Essa retração da presença diplomática norte-americana tem gerado um enfraquecimento da influência tradicional dos EUA e tem, em primeiro lugar, colocado em xeque se aquela teoria da estabilidade hegemônica da década de 1970 é passível de críticas; e em segundo lugar, o protagonismo chinês nos demonstra que o poder global não necessita de um poder supranacional como condição de manter a ordem mundial estável.

No campo econômico, a adoção de medidas protecionistas e a tentativa de renegociar acordos sob termos unilaterais provocaram tensões com aliados históricos e minaram a previsibilidade das relações comerciais, algo que para a economia e para o tal mercado, custa muito caro. Isso contribui para um ambiente de incerteza global, afetando até as margens de lucro das empresas, ao mesmo tempo em que estimula outros blocos regionais a desenvolverem alternativas à liderança norte-americana.

O reposicionamento do país como uma potência mais voltada aos seus próprios interesses imediatos, em detrimento da estabilidade da ordem internacional, pode comprometer sua influência de longo prazo.

O segundo governo de Donald Trump está alterando significativamente o papel dos Estados Unidos no cenário global, típico de um imperialismo autoritário. Ao optar por uma política externa de retração e confronto, em vez de cooperação e liderança, o país corre o risco de perder seu status de potência central na governança mundial.

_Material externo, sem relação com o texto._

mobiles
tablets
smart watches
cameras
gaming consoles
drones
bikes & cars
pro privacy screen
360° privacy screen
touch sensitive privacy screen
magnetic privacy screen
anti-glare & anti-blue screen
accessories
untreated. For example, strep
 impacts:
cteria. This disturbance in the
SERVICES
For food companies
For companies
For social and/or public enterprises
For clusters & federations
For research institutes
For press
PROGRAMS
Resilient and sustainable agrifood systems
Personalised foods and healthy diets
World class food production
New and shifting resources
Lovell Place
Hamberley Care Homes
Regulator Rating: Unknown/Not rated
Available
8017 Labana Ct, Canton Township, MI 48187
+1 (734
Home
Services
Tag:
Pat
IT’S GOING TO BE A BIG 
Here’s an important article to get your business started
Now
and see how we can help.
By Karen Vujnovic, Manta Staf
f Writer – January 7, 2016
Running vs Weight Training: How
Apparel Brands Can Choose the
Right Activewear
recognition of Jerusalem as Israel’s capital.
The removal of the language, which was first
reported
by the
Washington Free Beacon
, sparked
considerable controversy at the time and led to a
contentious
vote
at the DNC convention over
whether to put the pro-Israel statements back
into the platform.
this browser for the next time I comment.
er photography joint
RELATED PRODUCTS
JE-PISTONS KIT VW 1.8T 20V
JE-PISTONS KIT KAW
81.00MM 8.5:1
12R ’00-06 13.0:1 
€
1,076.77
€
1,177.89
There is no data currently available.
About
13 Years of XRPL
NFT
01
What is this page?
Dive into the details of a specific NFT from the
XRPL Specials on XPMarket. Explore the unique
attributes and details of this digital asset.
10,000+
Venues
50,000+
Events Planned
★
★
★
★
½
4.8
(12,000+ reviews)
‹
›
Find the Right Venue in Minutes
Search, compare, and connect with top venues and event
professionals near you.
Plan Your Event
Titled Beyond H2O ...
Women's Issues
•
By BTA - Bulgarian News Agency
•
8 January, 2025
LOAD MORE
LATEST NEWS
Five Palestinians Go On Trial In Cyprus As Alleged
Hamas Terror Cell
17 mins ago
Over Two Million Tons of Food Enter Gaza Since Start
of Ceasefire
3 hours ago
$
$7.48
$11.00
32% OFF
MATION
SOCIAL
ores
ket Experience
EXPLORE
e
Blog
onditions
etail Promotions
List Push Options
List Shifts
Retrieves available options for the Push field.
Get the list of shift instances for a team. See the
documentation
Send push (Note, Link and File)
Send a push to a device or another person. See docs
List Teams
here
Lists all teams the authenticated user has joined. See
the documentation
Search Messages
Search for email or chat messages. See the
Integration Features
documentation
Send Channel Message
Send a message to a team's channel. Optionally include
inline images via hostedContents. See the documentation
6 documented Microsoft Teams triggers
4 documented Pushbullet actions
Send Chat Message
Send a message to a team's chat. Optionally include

A manutenção do poder global exige mais do que força militar ou tamanho econômico – exige também credibilidade, coerência e responsabilidade no exercício da influência. Ao enfraquecer esses pilares, os Estados Unidos podem acelerar o processo de redistribuição do poder internacional e abrir caminho para uma nova configuração geopolítica em que sua centralidade não será mais garantida.

*Rodrigo Vinícius Lima é historiador ,cientista político e professor.